[Opening Records supplied section]
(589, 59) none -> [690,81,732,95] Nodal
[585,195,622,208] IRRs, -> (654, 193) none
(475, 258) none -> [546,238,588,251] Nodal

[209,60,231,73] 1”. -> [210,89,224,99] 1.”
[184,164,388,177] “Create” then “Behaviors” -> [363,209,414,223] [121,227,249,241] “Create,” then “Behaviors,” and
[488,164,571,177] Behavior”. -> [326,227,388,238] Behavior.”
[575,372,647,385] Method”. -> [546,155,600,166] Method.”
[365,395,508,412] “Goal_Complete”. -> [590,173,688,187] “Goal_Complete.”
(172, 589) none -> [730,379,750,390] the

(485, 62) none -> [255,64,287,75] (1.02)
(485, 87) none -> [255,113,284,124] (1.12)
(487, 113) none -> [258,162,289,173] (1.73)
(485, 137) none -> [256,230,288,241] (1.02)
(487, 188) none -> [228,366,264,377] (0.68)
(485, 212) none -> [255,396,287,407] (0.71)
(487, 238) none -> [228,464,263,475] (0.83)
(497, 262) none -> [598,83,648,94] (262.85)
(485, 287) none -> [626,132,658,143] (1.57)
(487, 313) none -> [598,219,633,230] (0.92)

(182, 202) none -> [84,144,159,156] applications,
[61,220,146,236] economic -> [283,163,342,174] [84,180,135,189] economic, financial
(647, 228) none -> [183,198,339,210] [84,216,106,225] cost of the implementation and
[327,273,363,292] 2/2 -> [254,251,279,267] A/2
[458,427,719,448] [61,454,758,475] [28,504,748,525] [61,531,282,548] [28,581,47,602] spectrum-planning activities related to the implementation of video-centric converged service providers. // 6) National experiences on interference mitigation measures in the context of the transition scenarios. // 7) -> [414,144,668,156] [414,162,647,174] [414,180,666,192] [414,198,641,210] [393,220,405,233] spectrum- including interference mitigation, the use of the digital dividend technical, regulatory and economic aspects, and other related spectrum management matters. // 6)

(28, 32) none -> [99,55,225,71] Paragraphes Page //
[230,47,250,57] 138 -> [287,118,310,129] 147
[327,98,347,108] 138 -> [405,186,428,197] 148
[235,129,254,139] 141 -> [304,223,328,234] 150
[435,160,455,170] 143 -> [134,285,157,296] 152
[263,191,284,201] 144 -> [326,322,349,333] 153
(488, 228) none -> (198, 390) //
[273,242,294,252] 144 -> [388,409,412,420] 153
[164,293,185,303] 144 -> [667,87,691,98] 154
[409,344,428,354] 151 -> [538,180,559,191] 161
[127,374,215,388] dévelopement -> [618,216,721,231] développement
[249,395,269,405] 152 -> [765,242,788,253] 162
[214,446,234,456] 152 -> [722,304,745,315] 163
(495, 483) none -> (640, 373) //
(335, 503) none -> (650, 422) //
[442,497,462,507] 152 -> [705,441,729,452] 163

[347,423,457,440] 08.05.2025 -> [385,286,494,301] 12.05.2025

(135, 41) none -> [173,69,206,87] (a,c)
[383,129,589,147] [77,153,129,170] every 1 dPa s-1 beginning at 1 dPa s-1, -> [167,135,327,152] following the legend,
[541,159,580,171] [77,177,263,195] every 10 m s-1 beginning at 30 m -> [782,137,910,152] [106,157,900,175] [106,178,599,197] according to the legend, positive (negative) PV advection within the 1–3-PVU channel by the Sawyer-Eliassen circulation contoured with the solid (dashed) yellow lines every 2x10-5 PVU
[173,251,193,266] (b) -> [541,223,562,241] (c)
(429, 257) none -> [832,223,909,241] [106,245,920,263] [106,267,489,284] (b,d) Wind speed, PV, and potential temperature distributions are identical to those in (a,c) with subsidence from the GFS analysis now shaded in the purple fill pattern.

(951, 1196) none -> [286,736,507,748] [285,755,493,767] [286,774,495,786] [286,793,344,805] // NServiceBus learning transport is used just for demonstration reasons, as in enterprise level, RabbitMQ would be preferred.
[Closing Records supplied section]
Work required:
Line by line, retype the entire listing exactly.

Answer to this exercise:
(589, 59) none -> [690,81,732,95] Nodal
[585,195,622,208] IRRs, -> (654, 193) none
(475, 258) none -> [546,238,588,251] Nodal

[209,60,231,73] 1”. -> [210,89,224,99] 1.”
[184,164,388,177] “Create” then “Behaviors” -> [363,209,414,223] [121,227,249,241] “Create,” then “Behaviors,” and
[488,164,571,177] Behavior”. -> [326,227,388,238] Behavior.”
[575,372,647,385] Method”. -> [546,155,600,166] Method.”
[365,395,508,412] “Goal_Complete”. -> [590,173,688,187] “Goal_Complete.”
(172, 589) none -> [730,379,750,390] the

(485, 62) none -> [255,64,287,75] (1.02)
(485, 87) none -> [255,113,284,124] (1.12)
(487, 113) none -> [258,162,289,173] (1.73)
(485, 137) none -> [256,230,288,241] (1.02)
(487, 188) none -> [228,366,264,377] (0.68)
(485, 212) none -> [255,396,287,407] (0.71)
(487, 238) none -> [228,464,263,475] (0.83)
(497, 262) none -> [598,83,648,94] (262.85)
(485, 287) none -> [626,132,658,143] (1.57)
(487, 313) none -> [598,219,633,230] (0.92)

(182, 202) none -> [84,144,159,156] applications,
[61,220,146,236] economic -> [283,163,342,174] [84,180,135,189] economic, financial
(647, 228) none -> [183,198,339,210] [84,216,106,225] cost of the implementation and
[327,273,363,292] 2/2 -> [254,251,279,267] A/2
[458,427,719,448] [61,454,758,475] [28,504,748,525] [61,531,282,548] [28,581,47,602] spectrum-planning activities related to the implementation of video-centric converged service providers. // 6) National experiences on interference mitigation measures in the context of the transition scenarios. // 7) -> [414,144,668,156] [414,162,647,174] [414,180,666,192] [414,198,641,210] [393,220,405,233] spectrum- including interference mitigation, the use of the digital dividend technical, regulatory and economic aspects, and other related spectrum management matters. // 6)

(28, 32) none -> [99,55,225,71] Paragraphes Page //
[230,47,250,57] 138 -> [287,118,310,129] 147
[327,98,347,108] 138 -> [405,186,428,197] 148
[235,129,254,139] 141 -> [304,223,328,234] 150
[435,160,455,170] 143 -> [134,285,157,296] 152
[263,191,284,201] 144 -> [326,322,349,333] 153
(488, 228) none -> (198, 390) //
[273,242,294,252] 144 -> [388,409,412,420] 153
[164,293,185,303] 144 -> [667,87,691,98] 154
[409,344,428,354] 151 -> [538,180,559,191] 161
[127,374,215,388] dévelopement -> [618,216,721,231] développement
[249,395,269,405] 152 -> [765,242,788,253] 162
[214,446,234,456] 152 -> [722,304,745,315] 163
(495, 483) none -> (640, 373) //
(335, 503) none -> (650, 422) //
[442,497,462,507] 152 -> [705,441,729,452] 163

[347,423,457,440] 08.05.2025 -> [385,286,494,301] 12.05.2025

(135, 41) none -> [173,69,206,87] (a,c)
[383,129,589,147] [77,153,129,170] every 1 dPa s-1 beginning at 1 dPa s-1, -> [167,135,327,152] following the legend,
[541,159,580,171] [77,177,263,195] every 10 m s-1 beginning at 30 m -> [782,137,910,152] [106,157,900,175] [106,178,599,197] according to the legend, positive (negative) PV advection within the 1–3-PVU channel by the Sawyer-Eliassen circulation contoured with the solid (dashed) yellow lines every 2x10-5 PVU
[173,251,193,266] (b) -> [541,223,562,241] (c)
(429, 257) none -> [832,223,909,241] [106,245,920,263] [106,267,489,284] (b,d) Wind speed, PV, and potential temperature distributions are identical to those in (a,c) with subsidence from the GFS analysis now shaded in the purple fill pattern.

(951, 1196) none -> [286,736,507,748] [285,755,493,767] [286,774,495,786] [286,793,344,805] // NServiceBus learning transport is used just for demonstration reasons, as in enterprise level, RabbitMQ would be preferred.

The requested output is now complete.